Thousands Leaving College With Degree, Mounds Of Debt
MINNEAPOLIS (WCCO) — Finals are around the corner for many college students across the state. In addition to studying for their education, they’re worried about paying for it.
“I can barely afford to come to school now. I’m on a wing and a prayer that I’ll be able to find a job once I’m done,” said Michael Kryjeski, a student at Minneapolis Community and Technical College.
Thousands of other students in the state are in the same boat. They’ll leave school with a diploma and a mound of debt.
“At this time, I’m just over $20,000 in debt after an associate’s degree,” said student Geoff Dittberner.
The cost of school was a significant factor when deciding where to go.
“I come from a modest, middle class family. My family makes just enough money to where I don’t get any federal grants or state grants,” Dittberner said.
He’s just one of the 200,000 students in the state that has received financial aid.
“The total tuition for MCTC is around $5,000 a year, plus the cost of living,” said Dettberner. “When you factor that in and paying bills, I usually end up maxing out my loans at $12,000 a year.”
Applying for aid can be confusing.

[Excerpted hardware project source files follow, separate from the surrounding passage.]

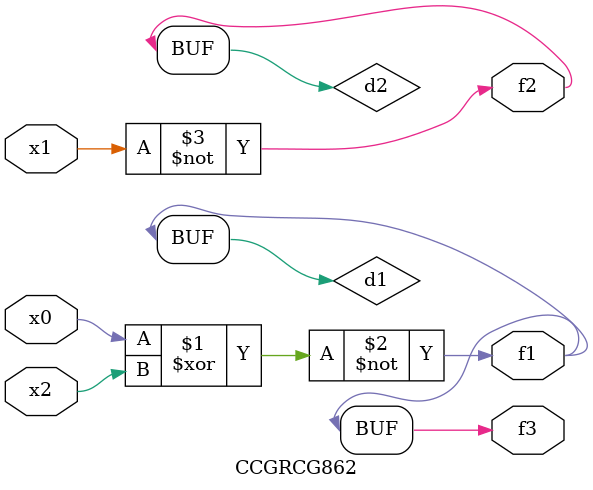
<source format=v>
module CCGRCG862(
	input x0, x1, x2,
	output f1, f2, f3
);

	wire d1, d2, d3;

	xnor (d1, x0, x2);
	nand (d2, x1);
	nor (d3, x1, x2);
	assign f1 = d1;
	assign f2 = d2;
	assign f3 = d1;
endmodule

</source>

Each form uses different terms, making it confusing for students to know what type of aid they’re getting.
Sen. Al Franken said with the current forms used across the country “you can’t compare apples to apples.”
Monday, Franken announced he’ll sponsor a bill in the Senate that will improve that process. It’s called “Understanding the True Cost of College Act.”
The bill will create a uniformed aid letter so students can know exactly how much money they’re getting and how much their grants or loans will be. They’ll also have an amount of how much they’ll owe each month and what their debt will be after school.
Dittberner works full time, so he’s only able to be a part-time student. He’s making payments towards interest as it accrues, but says he’s still living paycheck to paycheck.
“I will have some significant loans to pay back at least some time,” he said.
What’s owed could skyrocket if Congress doesn’t act by July 1. The interest rate on Stafford loans are set to double from 3.4 percent to 6.8 percent. That will affect more than 200,000 borrowers in Minnesota. Right now, students in Minnesota graduate owing an average of $29,000 in loans.
Franken says that’s the fourth highest amount of debt in the nation.
Congress is close to an agreement that would extend the lower rate for another yet, but Franken said there’s still some questions about how the government would pay for that.
“I don’t know how anyone is supposed to better themselves or go on to school if they do double it,” Kryjeski said.
He’s not alone.
“I’m continuing my education, that means I will take out loan next semester, next fall semester, and at that time, if the interest rate double I’ll be paying that 6.8 percent,” Dittberner said. “Over the long-term, that’s going to be another hurdle for me to overcome another challenge, on top of all the other challenges I’m going to face.”